Re: [PATCH] mm: clear 1G pages with streaming stores on x86

From: Arvind Sankar
Date: Wed Mar 11 2020 - 14:32:48 EST


On Wed, Mar 11, 2020 at 11:16:07AM +0300, Kirill A. Shutemov wrote:
> On Tue, Mar 10, 2020 at 11:35:54PM -0400, Arvind Sankar wrote:
> >
> > The rationale for MOVNTI instruction is supposed to be that it avoids
> > cache pollution. Aside from the bench that shows MOVNTI to be faster for
> > the move itself, shouldn't it have an additional benefit in not trashing
> > the CPU caches?
> >
> > As string instructions improve, why wouldn't the same improvements be
> > applied to MOVNTI?
>
> String instructions inherently more flexible. Implementation can choose
> caching strategy depending on the operation size (cx) and other factors.
> Like if operation is large enough and cache is full of dirty cache lines
> that expensive to free up, it can choose to bypass cache. MOVNTI is more
> strict on semantics and more opaque to CPU.

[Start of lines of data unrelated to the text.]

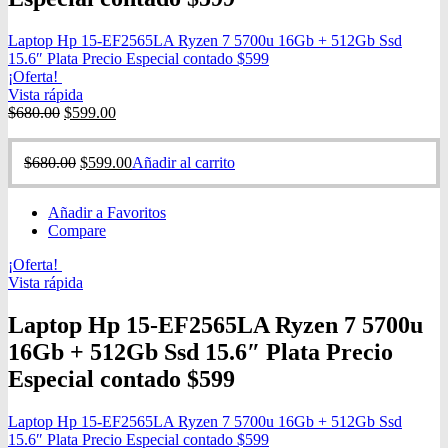
Laptop Hp 15-EF2565LA Ryzen 7 5700u 16Gb + 512Gb Ssd
15.6″ Plata Precio Especial contado $599
¡Oferta!
Vista rápida
$
680.00
$
599.00
$
680.00
$
599.00
Añadir al carrito
Añadir a Favoritos
Compare
¡Oferta!
Vista rápida
Laptop Hp 15-EF2565LA Ryzen 7 5700u
16Gb + 512Gb Ssd 15.6″ Plata Precio
Especial contado $599
Laptop Hp 15-EF2565LA Ryzen 7 5700u 16Gb + 512Gb Ssd
15.6″ Plata Precio Especial contado $599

But with today's processors, wouldn't writing 1G via the string
operations empty out almost the whole cache? Or are there already
optimizations to prevent one thread from hogging the L3?

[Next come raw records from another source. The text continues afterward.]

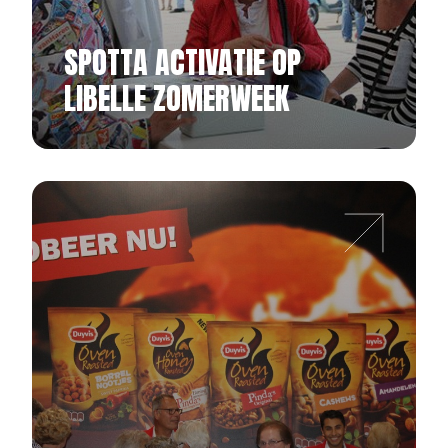
SPOTTA ACTIVATIE OP
LIBELLE ZOMERWEEK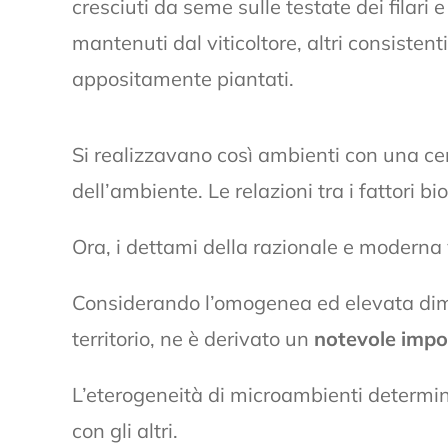
cresciuti da seme sulle testate dei filar
mantenuti dal viticoltore, altri consistent
appositamente piantati.
Si realizzavano così ambienti con una cert
dell’ambiente. Le relazioni tra i fattori b
Ora, i dettami della razionale e moderna 
Considerando l’omogenea ed elevata dimensi
territorio, ne è derivato un
notevole impo
L’eterogeneità di microambienti determina
con gli altri.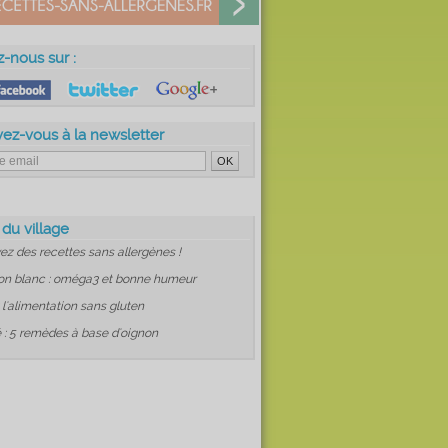
z-nous sur :
vez-vous à la newsletter
 du village
ez des recettes sans allergènes !
on blanc : oméga3 et bonne humeur
: l'alimentation sans gluten
 : 5 remèdes à base d'oignon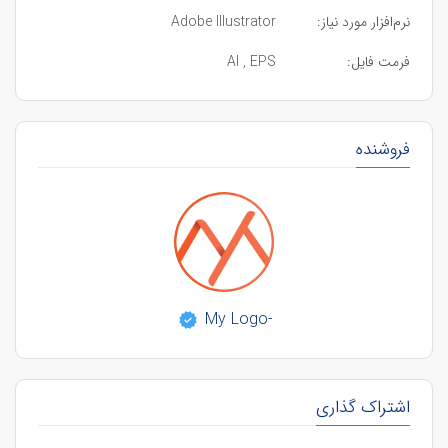
نرم‌افزار مورد نیاز:
Adobe Illustrator
فرمت فایل:
AI , EPS
فروشنده
-My Logo
اشتراک گذاری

If we do want to just use the string operations, it seems like the
clear_page routines should just call memset instead of duplicating it.

>
> And more importantly string instructions, unlike MOVNTI, is something that
> generated often by compiler and used in standard libraries a lot. It is
> and will be focus of optimization of CPU architects.
>
> --
> Kirill A. Shutemov